[What is being asked]:
For each line in the data that includes "them", make a copy.

[Records provided]:
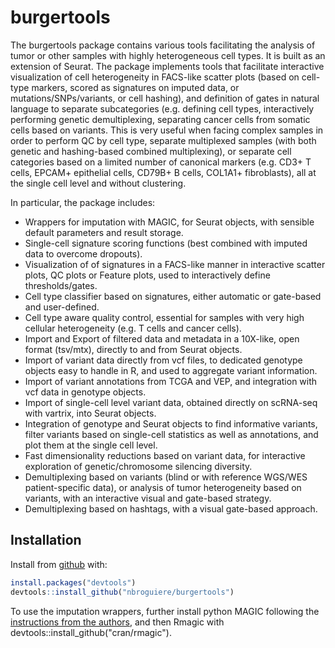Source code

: 
# burgertools

The burgertools package contains various tools facilitating the analysis of tumor or other samples with highly heterogeneous cell types. It is built as an extension of Seurat. The package implements tools that facilitate interactive visualization of cell heterogeneity in FACS-like scatter plots (based on cell-type markers, scored as signatures on imputed data, or mutations/SNPs/variants, or cell hashing), and definition of gates in natural language to separate subcategories (e.g. defining cell types, interactively performing genetic demultiplexing, separating cancer cells from somatic cells based on variants. This is very useful when facing complex samples in order to perform QC by cell type, separate multiplexed samples (with both genetic and hashing-based combined multiplexing), or separate cell categories based on a limited number of canonical markers (e.g. CD3+ T cells, EPCAM+ epithelial cells, CD79B+ B cells, COL1A1+ fibroblasts), all at the single cell level and without clustering. 

In particular, the package includes:
- Wrappers for imputation with MAGIC, for Seurat objects, with sensible default parameters and result storage.
- Single-cell signature scoring functions (best combined with imputed data to overcome dropouts).
- Visualization of of signatures in a FACS-like manner in interactive scatter plots, QC plots or Feature plots, used to interactively define thresholds/gates. 
- Cell type classifier based on signatures, either automatic or gate-based and user-defined.
- Cell type aware quality control, essential for samples with very high cellular heterogeneity (e.g. T cells and cancer cells).
- Import and Export of filtered data and metadata in a 10X-like, open format (tsv/mtx), directly to and from Seurat objects. 
- Import of variant data directly from vcf files, to dedicated genotype objects easy to handle in R, and used to aggregate variant information.
- Import of variant annotations from TCGA and VEP, and integration with vcf data in genotype objects.
- Import of single-cell level variant data, obtained directly on scRNA-seq with vartrix, into Seurat objects. 
- Integration of genotype and Seurat objects to find informative variants, filter variants based on single-cell statistics as well as annotations, and plot them at the single cell level. 
- Fast dimensionality reductions based on variant data, for interactive exploration of genetic/chromosome silencing diversity. 
- Demultiplexing based on variants (blind or with reference WGS/WES patient-specific data), or analysis of tumor heterogeneity based on variants, with an interactive visual and gate-based strategy. 
- Demultiplexing based on hashtags, with a visual gate-based approach. 

## Installation

Install from [github](https://github.com/nbroguiere/burgertools) with:

``` r
install.packages("devtools")
devtools::install_github("nbroguiere/burgertools")
```

To use the imputation wrappers, further install python MAGIC following the [instructions from the authors](https://github.com/cran/Rmagic), and then Rmagic with devtools::install_github("cran/rmagic").
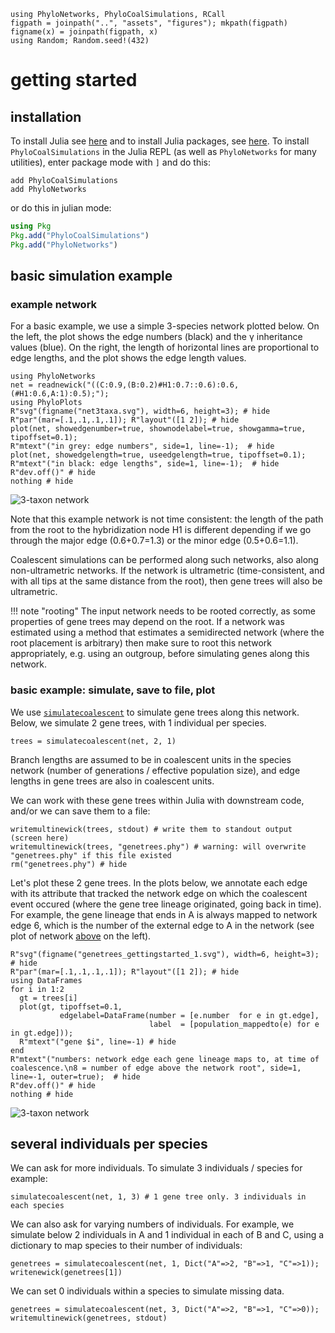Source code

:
 ```@setup getting_started
using PhyloNetworks, PhyloCoalSimulations, RCall
figpath = joinpath("..", "assets", "figures"); mkpath(figpath)
figname(x) = joinpath(figpath, x)
using Random; Random.seed!(432)
```

# getting started

## installation

To install Julia see [here](https://docs.julialang.org/en/v1/manual/getting-started/)
and to install Julia packages, see [here](https://docs.julialang.org/en/v1/stdlib/Pkg/).
To install `PhyloCoalSimulations` in the Julia REPL
(as well as `PhyloNetworks` for many utilities), enter package mode with `]`
and do this:

```
add PhyloCoalSimulations
add PhyloNetworks
```
or do this in julian mode:

```julia
using Pkg
Pkg.add("PhyloCoalSimulations")
Pkg.add("PhyloNetworks")
```

## basic simulation example

### example network

For a basic example, we use a simple 3-species network plotted below.
On the left, the plot shows the edge numbers (black) and the γ inheritance values (blue).
On the right, the length of horizontal lines are proportional to edge lengths,
and the plot shows the edge length values.

```@example getting_started
using PhyloNetworks
net = readnewick("((C:0.9,(B:0.2)#H1:0.7::0.6):0.6,(#H1:0.6,A:1):0.5);");
using PhyloPlots
R"svg"(figname("net3taxa.svg"), width=6, height=3); # hide
R"par"(mar=[.1,.1,.1,.1]); R"layout"([1 2]); # hide
plot(net, showedgenumber=true, shownodelabel=true, showgamma=true, tipoffset=0.1);
R"mtext"("in grey: edge numbers", side=1, line=-1);  # hide
plot(net, showedgelength=true, useedgelength=true, tipoffset=0.1);
R"mtext"("in black: edge lengths", side=1, line=-1);  # hide
R"dev.off()" # hide
nothing # hide
```
![3-taxon network](../assets/figures/net3taxa.svg)

Note that this example network is not time consistent: the length of the path
from the root to the hybridization node H1 is different depending if we go
through the major edge (0.6+0.7=1.3) or the minor edge (0.5+0.6=1.1).

Coalescent simulations can be performed along such networks, also
along non-ultrametric networks.
If the network is ultrametric (time-consistent, and with all tips at the
same distance from the root), then gene trees will also be ultrametric.

!!! note "rooting"
    The input network needs to be rooted correctly, as some properties of gene
    trees may depend on the root. If a network was estimated using a method that
    estimates a semidirected network (where the root placement is arbitrary)
    then make sure to root this network appropriately, e.g. using an outgroup,
    before simulating genes along this network.

### basic example: simulate, save to file, plot

We use [`simulatecoalescent`](@ref) to simulate gene trees along this network.
Below, we simulate 2 gene trees, with 1 individual per species.

```@repl getting_started
trees = simulatecoalescent(net, 2, 1)
```

Branch lengths are assumed to be in coalescent units in the species network
(number of generations / effective population size), and edge lengths in gene
trees are also in coalescent units.

We can work with these gene trees within Julia with downstream code,
and/or we can save them to a file:

```@repl getting_started
writemultinewick(trees, stdout) # write them to standout output (screen here)
writemultinewick(trees, "genetrees.phy") # warning: will overwrite "genetrees.phy" if this file existed
rm("genetrees.phy") # hide
```

Let's plot these 2 gene trees. In the plots below, we annotate each
edge with its attribute that tracked the network edge on which
the coalescent event occured (where the gene tree lineage originated,
going back in time).
For example, the gene lineage that ends in A is always mapped to network edge
6, which is the number of the external edge to A in the network (see plot
of network [above](#example-network) on the left).

```@example getting_started
R"svg"(figname("genetrees_gettingstarted_1.svg"), width=6, height=3); # hide
R"par"(mar=[.1,.1,.1,.1]); R"layout"([1 2]); # hide
using DataFrames
for i in 1:2
  gt = trees[i]
  plot(gt, tipoffset=0.1,
           edgelabel=DataFrame(number = [e.number  for e in gt.edge],
                               label  = [population_mappedto(e) for e in gt.edge]));
  R"mtext"("gene $i", line=-1) # hide
end
R"mtext"("numbers: network edge each gene lineage maps to, at time of coalescence.\n8 = number of edge above the network root", side=1, line=-1, outer=true);  # hide
R"dev.off()" # hide
nothing # hide
```
![3-taxon network](../assets/figures/genetrees_gettingstarted_1.svg)

## several individuals per species

We can ask for more individuals. To simulate 3 individuals / species for example:

```@repl getting_started
simulatecoalescent(net, 1, 3) # 1 gene tree only. 3 individuals in each species
```

We can also ask for varying numbers of individuals. For example, we simulate
below 2 individuals in A and 1 individual in each of B and C,
using a dictionary to map species to their number of individuals:

```@repl getting_started
genetrees = simulatecoalescent(net, 1, Dict("A"=>2, "B"=>1, "C"=>1));
writenewick(genetrees[1])
```

We can set 0 individuals within a species to simulate missing data.

```@repl getting_started
genetrees = simulatecoalescent(net, 3, Dict("A"=>2, "B"=>1, "C"=>0));
writemultinewick(genetrees, stdout)
```
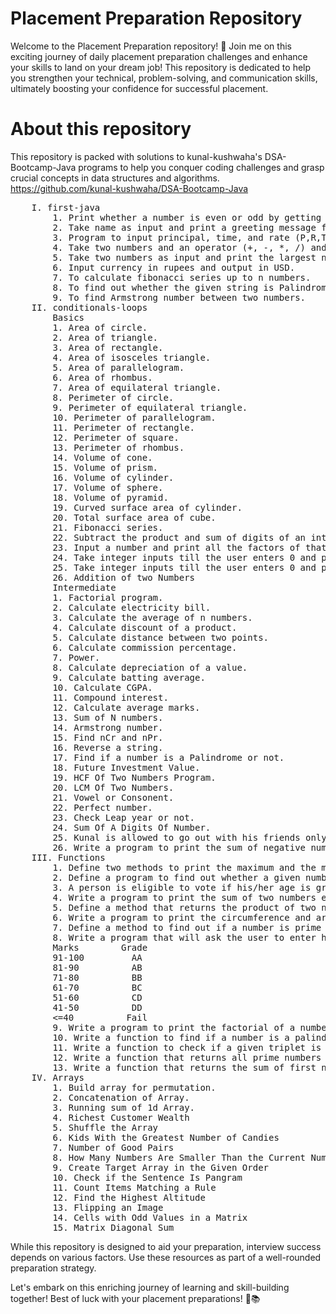# Placement Preparation Repository

Welcome to the Placement Preparation repository! 🚀
Join me on this exciting journey of daily placement preparation challenges and enhance your skills to land on your dream job! This repository is dedicated to help you strengthen your technical, problem-solving, and communication skills, ultimately boosting your confidence for successful placement.

# About this repository
This repository is packed with solutions to kunal-kushwaha's DSA-Bootcamp-Java programs to help you conquer coding challenges and grasp crucial concepts in data structures and algorithms.
https://github.com/kunal-kushwaha/DSA-Bootcamp-Java

<pre>
    I. first-java
        1. Print whether a number is even or odd by getting input from the user.
        2. Take name as input and print a greeting message for that particular name.
        3. Program to input principal, time, and rate (P,R,T) from the user and find Simple Interest.
        4. Take two numbers and an operator (+, -, *, /) and calculate the value (Use if condition).
        5. Take two numbers as input and print the largest number.
        6. Input currency in rupees and output in USD.
        7. To calculate fibonacci series up to n numbers.
        8. To find out whether the given string is Palindrome or not.
        9. To find Armstrong number between two numbers.
    II. conditionals-loops
        Basics
        1. Area of circle.
        2. Area of triangle.
        3. Area of rectangle.
        4. Area of isosceles triangle.
        5. Area of parallelogram.
        6. Area of rhombus.
        7. Area of equilateral triangle.
        8. Perimeter of circle.
        9. Perimeter of equilateral triangle.
        10. Perimeter of parallelogram.
        11. Perimeter of rectangle.
        12. Perimeter of square.
        13. Perimeter of rhombus.
        14. Volume of cone.
        15. Volume of prism.
        16. Volume of cylinder.
        17. Volume of sphere.
        18. Volume of pyramid.
        19. Curved surface area of cylinder.
        20. Total surface area of cube.
        21. Fibonacci series.
        22. Subtract the product and sum of digits of an integer.
        23. Input a number and print all the factors of that number (use loops).
        24. Take integer inputs till the user enters 0 and print the sum of all numbers (HINT: while loop)
        25. Take integer inputs till the user enters 0 and print the largest number from all.
        26. Addition of two Numbers
        Intermediate
        1. Factorial program.
        2. Calculate electricity bill.
        3. Calculate the average of n numbers.
        4. Calculate discount of a product.
        5. Calculate distance between two points.
        6. Calculate commission percentage.
        7. Power.
        8. Calculate depreciation of a value.
        9. Calculate batting average.
        10. Calculate CGPA.
        11. Compound interest.
        12. Calculate average marks.
        13. Sum of N numbers.
        14. Armstrong number.
        15. Find nCr and nPr.
        16. Reverse a string.
        17. Find if a number is a Palindrome or not.
        18. Future Investment Value.
        19. HCF Of Two Numbers Program.
        20. LCM Of Two Numbers.
        21. Vowel or Consonent.
        22. Perfect number.
        23. Check Leap year or not.
        24. Sum Of A Digits Of Number.
        25. Kunal is allowed to go out with his friends only on the even days of a given month. Write a program to count the number of days he can go out in the month of August.
        26. Write a program to print the sum of negative numbers, sum of positive even numbers and the sum of positive odd numbers from a list of numbers (N) entered by the user. The list terminates when the user enters a zero.
    III. Functions
        1. Define two methods to print the maximum and the minimum number respectively among three numbers entered by the user.
        2. Define a program to find out whether a given number is even or odd.
        3. A person is eligible to vote if his/her age is greater than or equal to 18. Define a method to find out if he/she is eligible to vote.
        4. Write a program to print the sum of two numbers entered by user by defining your own method.
        5. Define a method that returns the product of two numbers entered by user.
        6. Write a program to print the circumference and area of a circle of radius entered by user by defining your own method.
        7. Define a method to find out if a number is prime or not.
        8. Write a program that will ask the user to enter his/her marks (out of 100). Define a method that will display grades according to the marks entered as below:
        Marks        Grade 
        91-100         AA 
        81-90          AB 
        71-80          BB 
        61-70          BC 
        51-60          CD 
        41-50          DD 
        <=40          Fail 
        9. Write a program to print the factorial of a number by defining a method named 'Factorial'.
        10. Write a function to find if a number is a palindrome or not. Take number as parameter.
        11. Write a function to check if a given triplet is a Pythagorean triplet or not. (A Pythagorean triplet is when the sum of the square of two numbers is equal to the square of the third number).
        12. Write a function that returns all prime numbers between two given numbers.
        13. Write a function that returns the sum of first n natural numbers.
    IV. Arrays
        1. Build array for permutation.
        2. Concatenation of Array.
        3. Running sum of 1d Array.
        4. Richest Customer Wealth
        5. Shuffle the Array
        6. Kids With the Greatest Number of Candies
        7. Number of Good Pairs
        8. How Many Numbers Are Smaller Than the Current Number
        9. Create Target Array in the Given Order
        10. Check if the Sentence Is Pangram
        11. Count Items Matching a Rule
        12. Find the Highest Altitude 
        13. Flipping an Image
        14. Cells with Odd Values in a Matrix
        15. Matrix Diagonal Sum
</pre>

While this repository is designed to aid your preparation, interview success depends on various factors. Use these resources as part of a well-rounded preparation strategy.

Let's embark on this enriching journey of learning and skill-building together! Best of luck with your placement preparations! 💪📚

[Written answer]:
- Integration of genotype and Seurat objects to find informative variants, filter variants based on single-cell statistics as well as annotations, and plot them at the single cell level. 
and/or we can save them to a file:
writemultinewick(trees, stdout) # write them to standout output (screen here)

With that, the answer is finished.